If you have never travelled by train, I recommend that you consider it as an alternative to air or vehicle travel. Not only does the time/distance equation afford you ample “time” to read, pontificate, and discuss solutions to most of the world’s problems, it is remarkably more-relaxing. Your speed of travel can range from 20-mph to 140-mph, track condition and environmental factors dependent. You have two 120-VAC outlets available per two-seat arrangement on each side of a central aisle. The overhead “bins” are about four times the size of those on an airplane. You can recline your seat dramatically more, and you can walk the length of the train (minus the engine cars). The only detractors that I could discover in the course of four distinct legs is the food is not much better than airline food (but you can choose from a selection), lavatories are still disturbingly “not clean,” and you are still confined in a speeding tube of metal.
That said, the time carved out of my “available” bank surrounding the transit to/from Syracuse University provided a much-needed respite to assess where I need to go in my studies. Thankfully, my work provides a position of protection since my schooling is paid for by scholarship through another agency. In seventeen years of active duty, I have come to develop a workaholic approach to all of my professional endeavors. I have never been “just a student” even while taking evening and distance classes for my MBA. I have always remained engaged with work conversation, automated messaging services, and professional news feeds. This new approach to focusing on reading, writing, and researching will have to become my daily routine, driving every facet of my schedule. I know it will not be easy, but merely different.
As such, after this week’s schedule of prior commitments, I will be focusing on being a better STUDENT, with once-weekly attention given to pressing matters in the office. It is a unique position that my fellow cohort members are not given, but it is a necessary step to finding my path toward successful completion of this doctoral program. My inner hope is that it will allow me to be a good example for the new cohort arriving in May 2012, a time for which I will advance to being an “upperclassman” in the program. Keeping that perspective in mind, I think back to those days at the Naval Academy when I would happily approach each day as an opportunity to excel and to live up to the expectation from the junior classes to be a better leader.

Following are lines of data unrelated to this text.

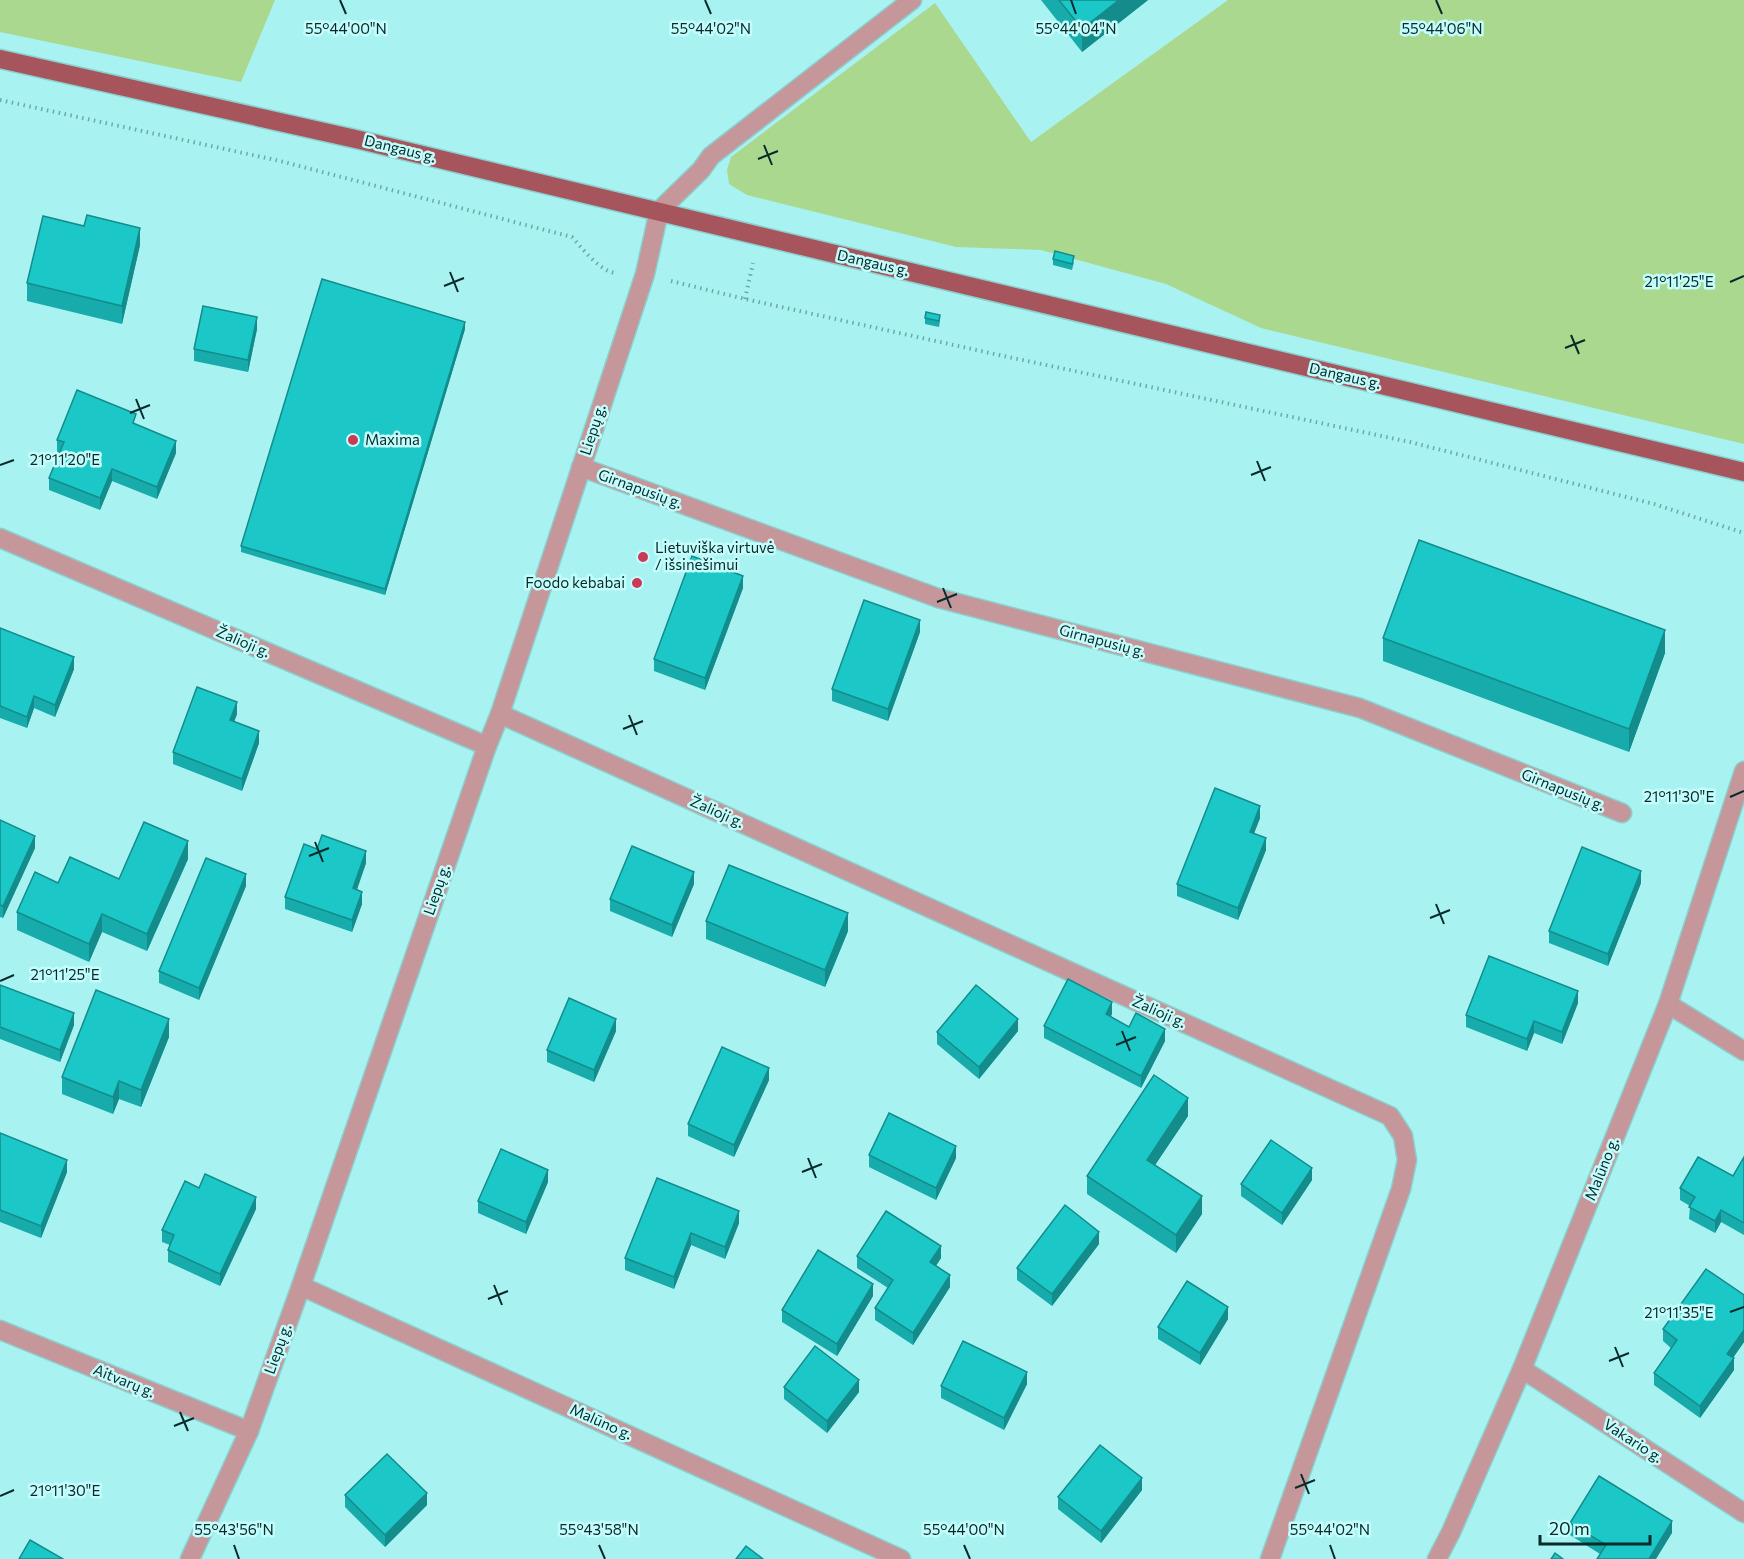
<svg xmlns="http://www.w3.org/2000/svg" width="1744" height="1559" font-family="Commissioner,sans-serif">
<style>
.green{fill:#aad88f}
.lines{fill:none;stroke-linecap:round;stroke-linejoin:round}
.minor-casing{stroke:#8bcfce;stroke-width:21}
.major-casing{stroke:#8bcfce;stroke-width:21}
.path{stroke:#6da9a8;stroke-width:4;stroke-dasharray:1.5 4.5;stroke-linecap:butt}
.minor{stroke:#c6979a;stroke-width:18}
.major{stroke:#a6555d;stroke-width:18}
.wall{fill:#17acab}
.shaded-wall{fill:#138c8b}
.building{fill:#1bc8c7;stroke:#138c8b;stroke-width:1.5}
.ticks{fill:none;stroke:#092a2a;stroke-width:2}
.poi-dot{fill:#ca3a55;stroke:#c3fefd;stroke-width:2}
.labels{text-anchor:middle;stroke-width:5;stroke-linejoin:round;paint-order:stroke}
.street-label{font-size:15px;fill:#092a2a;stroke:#c3fefd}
.poi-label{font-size:15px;fill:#092a2a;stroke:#c3fefd;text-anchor:start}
.ticks-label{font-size:15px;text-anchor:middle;fill:#092a2a;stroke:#c3fefd;stroke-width:5;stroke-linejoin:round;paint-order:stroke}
</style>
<rect width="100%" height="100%" fill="#a8f3f2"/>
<g class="green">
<polygon points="0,0 275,0 241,82 0,32"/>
<polygon points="1228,0 1744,0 1744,444 1261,328 1166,284 1041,250 956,247 747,195 729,184 727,170 731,157 935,3 1031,142"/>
</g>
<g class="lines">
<g class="minor-casing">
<g id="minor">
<polyline points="581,467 938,598 1360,708 1622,813"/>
<polyline points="0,538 487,746"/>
<polyline points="500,714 1390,1116 1403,1136 1407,1160 1401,1189 1270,1559"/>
<polyline points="1668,1004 1744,1051"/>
<polyline points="301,1286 901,1559"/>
<polyline points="0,1330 249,1431"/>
<polyline points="1522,1369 1744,1513"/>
<polyline points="190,1559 249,1431 301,1286 487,746 500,714 645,274 659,211 701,170 711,156 912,0"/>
<polyline points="1437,1559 1451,1532 1522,1369 1668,1004 1744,771"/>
</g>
</g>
<g class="major-casing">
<polyline id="major" points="0,59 360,140 1744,472"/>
</g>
<g class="path">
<path d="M0,100L280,161L572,237C582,248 601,273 617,273"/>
<polyline points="671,281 745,299 999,355 1410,442 1654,504 1744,533"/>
<polyline points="745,299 753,263"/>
</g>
<use href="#minor" class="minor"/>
<use href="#major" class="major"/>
</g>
<g class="wall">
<polygon points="1041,0 1148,0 1082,52"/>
<polygon points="140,245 122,324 27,301 27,283"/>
<polygon points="1053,259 1074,262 1072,270 1053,265"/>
<polygon points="925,318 940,321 939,327 925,324"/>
<polygon points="257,329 248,372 194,361 194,349"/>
<polygon points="465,329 385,595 241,552 241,546"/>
<polygon points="136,424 176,453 157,499 112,481 100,510 49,490 49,478 59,453 57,452 57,440"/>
<polygon points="743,588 705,690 654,671 654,659"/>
<polygon points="0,628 74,669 55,717 34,708 27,728 0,718"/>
<polygon points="920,632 888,721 832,701 832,689"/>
<polygon points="1383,638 1665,653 1629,752 1383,661"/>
<polygon points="237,714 234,722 259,743 242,791 173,764 173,752"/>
<polygon points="1260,818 1254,833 1266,850 1238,920 1177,896 1177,884"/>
<polygon points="0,820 35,848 3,918 0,917"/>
<polygon points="317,849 366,863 357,890 362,904 352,932 285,909 285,897"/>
<polygon points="188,859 147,951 102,932 89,962 17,930 17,912 58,883 119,879"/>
<polygon points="1641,883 1608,966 1549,943 1549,931"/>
<polygon points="694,884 672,937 610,911 610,899"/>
<polygon points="246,886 199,1000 159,983 159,971"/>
<polygon points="706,921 848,931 825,987 706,939"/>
<polygon points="0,985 74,1025 60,1062 0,1039"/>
<polygon points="1578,1003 1562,1044 1534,1033 1527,1051 1466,1027 1466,1015"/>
<polygon points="1112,1014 1110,1017 1129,1027 1165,1041 1141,1088 1044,1038 1044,1026"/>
<polygon points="616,1031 594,1082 547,1062 547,1050"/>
<polygon points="1018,1031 979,1079 937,1044 937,1032"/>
<polygon points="169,1037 141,1107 119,1099 113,1114 62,1094 62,1077"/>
<polygon points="769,1080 734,1157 688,1136 688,1124"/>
<polygon points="1188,1116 1155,1165 1202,1214 1176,1253 1087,1194 1087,1176"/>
<polygon points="0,1133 67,1172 41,1238 0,1222"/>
<polygon points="869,1155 956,1158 936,1200 869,1167"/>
<polygon points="1744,1157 1744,1235 1721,1222 1715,1233 1689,1219 1690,1206 1680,1200 1680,1188 1733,1176"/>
<polygon points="1312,1180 1282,1225 1241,1196 1241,1184"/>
<polygon points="548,1182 526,1234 478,1213 478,1201"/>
<polygon points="199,1188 256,1209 220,1286 168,1262 168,1250 170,1245 162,1242 162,1230"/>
<polygon points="739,1211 739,1223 725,1259 691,1245 674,1289 625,1270 625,1258"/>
<polygon points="1099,1244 1052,1306 1017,1280 1017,1268"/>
<polygon points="857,1256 941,1258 936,1266 950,1287 913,1345 875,1320 875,1308 888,1288 857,1268"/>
<polygon points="1744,1295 1744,1342 1733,1358 1734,1370 1700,1418 1654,1385 1654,1373 1671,1348 1663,1341 1663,1329"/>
<polygon points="873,1296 837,1356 782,1322 782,1310"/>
<polygon points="1228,1319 1200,1365 1158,1339 1158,1327"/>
<polygon points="1027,1384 1004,1430 941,1398 941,1386"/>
<polygon points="784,1387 859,1392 827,1433 784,1399"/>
<polygon points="1142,1490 1101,1543 1058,1509 1058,1497"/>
<polygon points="345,1495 427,1505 385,1547 345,1507"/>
<polygon points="1570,1523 1672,1533 1600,1554 1570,1535"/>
</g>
<g class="shaded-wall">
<polygon points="1119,0 1148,0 1082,52 1082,29"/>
<polygon points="140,228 140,245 122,324 122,306"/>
<polygon points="257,317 257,329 248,372 248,360"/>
<polygon points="465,322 465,329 385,595 385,589"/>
<polygon points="176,441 176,453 157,499 157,487"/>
<polygon points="112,469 112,481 100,510 100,498"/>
<polygon points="743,576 743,588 705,690 705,678"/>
<polygon points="920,620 920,632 888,721 888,709"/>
<polygon points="1665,630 1665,653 1629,752 1629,729"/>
<polygon points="74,657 74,669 55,717 55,705"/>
<polygon points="34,696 34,708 27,728 27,717"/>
<polygon points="237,702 237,714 230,732 230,720"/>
<polygon points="259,731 259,743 242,791 242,779"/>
<polygon points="1260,806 1260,818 1250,844 1250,832"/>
<polygon points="35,836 35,848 3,918 3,906"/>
<polygon points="1266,838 1266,850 1238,920 1238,908"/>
<polygon points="188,841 188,859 147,951 147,934"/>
<polygon points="366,851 366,863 353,900 353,888"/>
<polygon points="1641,871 1641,883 1608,966 1608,954"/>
<polygon points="694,872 694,884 672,937 672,925"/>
<polygon points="246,874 246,886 199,1000 199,988"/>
<polygon points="362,892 362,904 352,932 352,920"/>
<polygon points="848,913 848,931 825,987 825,970"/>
<polygon points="102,914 102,932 89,962 89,944"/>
<polygon points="1578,991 1578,1003 1562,1044 1562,1032"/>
<polygon points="1112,1002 1112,1014 1106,1026 1106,1014"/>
<polygon points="74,1013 74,1025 60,1062 60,1050"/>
<polygon points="169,1019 169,1037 141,1107 141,1090"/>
<polygon points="616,1019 616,1031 594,1082 594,1070"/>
<polygon points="1018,1019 1018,1031 979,1079 979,1067"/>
<polygon points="1534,1021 1534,1033 1527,1051 1527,1039"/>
<polygon points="1165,1029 1165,1041 1141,1088 1141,1076"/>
<polygon points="769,1068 769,1080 734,1157 734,1145"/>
<polygon points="119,1081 119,1099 113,1114 113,1097"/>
<polygon points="1188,1098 1188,1116 1147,1177 1147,1160"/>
<polygon points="956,1146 956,1158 936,1200 936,1188"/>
<polygon points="67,1160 67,1172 41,1238 41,1226"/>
<polygon points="1312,1168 1312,1180 1282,1225 1282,1213"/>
<polygon points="548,1170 548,1182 526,1234 526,1222"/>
<polygon points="1202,1196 1202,1214 1176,1253 1176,1235"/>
<polygon points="256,1197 256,1209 220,1286 220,1274"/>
<polygon points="1721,1210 1721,1222 1715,1233 1715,1221"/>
<polygon points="739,1211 739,1223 725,1259 725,1247"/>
<polygon points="1099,1232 1099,1244 1052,1306 1052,1294"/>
<polygon points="691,1233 691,1245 674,1289 674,1277"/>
<polygon points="941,1246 941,1258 930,1274 930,1262"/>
<polygon points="950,1275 950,1287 913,1345 913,1333"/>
<polygon points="873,1284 873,1296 837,1356 837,1344"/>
<polygon points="1228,1307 1228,1319 1200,1365 1200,1353"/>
<polygon points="1744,1330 1744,1342 1727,1366 1727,1354"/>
<polygon points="1734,1358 1734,1370 1700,1418 1700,1406"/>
<polygon points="1027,1372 1027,1384 1004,1430 1004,1418"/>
<polygon points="859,1380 859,1392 827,1433 827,1421"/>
<polygon points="1142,1478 1142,1490 1101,1543 1101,1531"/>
<polygon points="427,1493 427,1505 385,1547 385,1535"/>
<polygon points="1672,1521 1672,1533 1656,1559 1649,1559"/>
</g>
<g class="building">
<polygon points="1059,0 1119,0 1082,29"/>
<polygon points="87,215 140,228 122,306 27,283 43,216 84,226"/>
<polygon points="1055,251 1074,256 1072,264 1053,259"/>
<polygon points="322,279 465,322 385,589 241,546"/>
<polygon points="203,306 257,317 248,360 194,349"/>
<polygon points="926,312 940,315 939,321 925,318"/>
<polygon points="77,390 136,414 133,423 176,441 157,487 112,469 100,498 49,478 64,442 57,440"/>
<polygon points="1419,540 1665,630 1629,729 1383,638"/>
<polygon points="692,556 743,576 705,678 654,659"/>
<polygon points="864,600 920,620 888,709 832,689"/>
<polygon points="0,628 74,657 55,705 34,696 27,717 0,706"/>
<polygon points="197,687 237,702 230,720 259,731 242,779 173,752"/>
<polygon points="1215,788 1260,806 1250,832 1266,838 1238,908 1177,884"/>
<polygon points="0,820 35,836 3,906 0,905"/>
<polygon points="144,822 188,841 147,934 102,914 89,944 17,912 35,872 58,883 70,857 119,879"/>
<polygon points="322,835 366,851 353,888 362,892 352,920 285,897 304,844 317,849"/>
<polygon points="632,846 694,872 672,925 610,899"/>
<polygon points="1582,847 1641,871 1608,954 1549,931"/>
<polygon points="206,858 246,874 199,988 159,971"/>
<polygon points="729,865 848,913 825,970 706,921"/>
<polygon points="1489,956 1578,991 1562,1032 1534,1021 1527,1039 1466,1015"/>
<polygon points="1068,979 1112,1002 1106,1014 1129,1027 1136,1013 1165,1029 1141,1076 1044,1026"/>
<polygon points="0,985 74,1013 60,1050 0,1027"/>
<polygon points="976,985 1018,1019 979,1067 937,1032"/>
<polygon points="96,990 169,1019 141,1090 119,1081 113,1097 62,1077"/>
<polygon points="569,998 616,1019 594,1070 547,1050"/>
<polygon points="722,1047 769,1068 734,1145 688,1124"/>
<polygon points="1154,1075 1188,1098 1147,1160 1202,1196 1176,1235 1087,1176"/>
<polygon points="889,1113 956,1146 936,1188 869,1155"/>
<polygon points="0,1133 67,1160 41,1226 0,1210"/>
<polygon points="1271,1140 1312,1168 1282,1213 1241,1184"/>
<polygon points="501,1149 548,1170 526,1222 478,1201"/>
<polygon points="1698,1157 1733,1176 1744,1157 1744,1223 1721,1210 1715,1221 1689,1207 1695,1197 1680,1188"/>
<polygon points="205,1174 256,1197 220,1274 168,1250 174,1235 162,1230 185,1181 199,1188"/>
<polygon points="657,1178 739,1211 725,1247 691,1233 674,1277 625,1258"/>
<polygon points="1065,1205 1099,1232 1052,1294 1017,1268"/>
<polygon points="886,1211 941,1246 930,1262 950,1275 913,1333 875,1308 893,1280 857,1256"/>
<polygon points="818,1250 873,1284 837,1344 782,1310"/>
<polygon points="1706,1269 1744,1295 1744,1330 1727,1354 1734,1358 1700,1406 1654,1373 1677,1340 1663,1329"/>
<polygon points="1187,1281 1228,1307 1200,1353 1158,1327"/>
<polygon points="963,1341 1027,1372 1004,1418 941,1386"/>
<polygon points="815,1346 859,1380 827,1421 784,1387"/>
<polygon points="1100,1445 1142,1478 1101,1531 1058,1497"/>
<polygon points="387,1454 427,1493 385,1535 345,1495"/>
<polygon points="1599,1476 1672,1521 1649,1559 1597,1559 1606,1545 1570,1523"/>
<polygon points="30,1540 63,1559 19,1559"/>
<polygon points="746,1546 763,1559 736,1559"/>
<polygon points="1555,1553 1563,1559 1551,1559"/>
</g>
<path class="ticks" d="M340,0L346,14M705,0L711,14M1071,0L1076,14M1436,0L1442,14M764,145L772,165M758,159L778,151M450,272L458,292M1730,282L1744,276M444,286L464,278M1571,335L1579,354M1565,348L1585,340M136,399L144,419M130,413L150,405M1257,461L1265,481M0,465L14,460M1251,475L1271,467M943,588L951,608M937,602L957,594M629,715L637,735M623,729L643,721M1730,797L1744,791M315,842L323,862M309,856L329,848M1436,904L1444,924M1430,918L1450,910M0,981L14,975M1122,1031L1130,1051M1116,1045L1136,1037M808,1158L816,1178M802,1172L822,1164M494,1285L502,1305M488,1299L508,1291M1730,1312L1744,1307M1615,1347L1623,1367M1609,1361L1629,1353M180,1412L188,1431M174,1426L194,1418M1301,1474L1309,1494M1295,1488L1315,1480M0,1496L14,1490M234,1545L239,1559M599,1545L605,1559M964,1545L970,1559M1330,1545L1335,1559"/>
<g class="poi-dot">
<circle cx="353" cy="440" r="6"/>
<circle cx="643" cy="557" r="6"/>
<circle cx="637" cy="583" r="6"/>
</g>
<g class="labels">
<g class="street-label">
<text transform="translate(400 149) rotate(14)" y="5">Dangaus g.</text>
<text transform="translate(873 263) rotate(13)" y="5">Dangaus g.</text>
<text transform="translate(1345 376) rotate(13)" y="5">Dangaus g.</text>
<text transform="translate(593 430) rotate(-72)" y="5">Liepų g.</text>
<text transform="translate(640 489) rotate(20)" y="5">Girnapusių g.</text>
<text transform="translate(1102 641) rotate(15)" y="5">Girnapusių g.</text>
<text transform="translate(243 642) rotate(23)" y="5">Žalioji g.</text>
<text transform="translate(1563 790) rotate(22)" y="5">Girnapusių g.</text>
<text transform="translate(717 812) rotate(24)" y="5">Žalioji g.</text>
<text transform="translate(437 890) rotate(-71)" y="5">Liepų g.</text>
<text transform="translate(1159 1012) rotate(24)" y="5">Žalioji g.</text>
<text transform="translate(1602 1169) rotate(-68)" y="5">Malūno g.</text>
<text transform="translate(278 1349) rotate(-70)" y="5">Liepų g.</text>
<text transform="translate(124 1381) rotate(22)" y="5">Aitvarų g.</text>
<text transform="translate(601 1422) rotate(24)" y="5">Malūno g.</text>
<text transform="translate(1633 1441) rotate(33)" y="5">Vakario g.</text>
</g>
<g class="poi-label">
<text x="365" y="445">Maxima</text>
<text x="655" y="553">Lietuviška virtuvė<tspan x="655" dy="17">/ išsinešimui</tspan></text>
<text x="625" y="588" text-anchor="end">Foodo kebabai</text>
</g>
</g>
<g class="ticks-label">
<text x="1442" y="34">55°44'06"N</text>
<text x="346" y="34">55°44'00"N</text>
<text x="711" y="34">55°44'02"N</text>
<text x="1076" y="34">55°44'04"N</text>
<text x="1679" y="287">21°11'25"E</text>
<text x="65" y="465">21°11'20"E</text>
<text x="1679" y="802">21°11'30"E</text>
<text x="65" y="980">21°11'25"E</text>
<text x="1679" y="1318">21°11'35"E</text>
<text x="65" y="1496">21°11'30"E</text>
<text x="234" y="1535">55°43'56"N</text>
<text x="599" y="1535">55°43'58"N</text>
<text x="964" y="1535">55°44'00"N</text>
<text x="1330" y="1535">55°44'02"N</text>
</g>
<path d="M1540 1535v9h110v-9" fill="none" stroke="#092a2a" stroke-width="3"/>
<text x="1549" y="1535" font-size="18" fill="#092a2a" stroke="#c3fefd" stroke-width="4.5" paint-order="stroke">20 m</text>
</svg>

Seven months from now I will have the opportunity to relive that feeling; until then, it’s time to hit the books! Having not written a regular publication, I will keep to a minimum of once-weekly contributions to this journal. (If more entries occur, please don’t be alarmed; it is encouraged at this stage of the development process.)
In trying to turn words into action, this site is a genuine attempt to merge my professional and personal efforts at contributing to my doctoral student work with Syracuse University. I have previously worked in security-minded environments with nary an effort to “publicize” my efforts beyond the confines of my office or close individuals. However, with about 80-90% of information available from open sources, I see this move as a bold foray into the current world of collaborative efforts and sharing across domains.
I welcome constructive feedback from those in similar industries as well as other doctoral students and related academic persons. Feel free to guide me in the course of my studies over the coming months and years.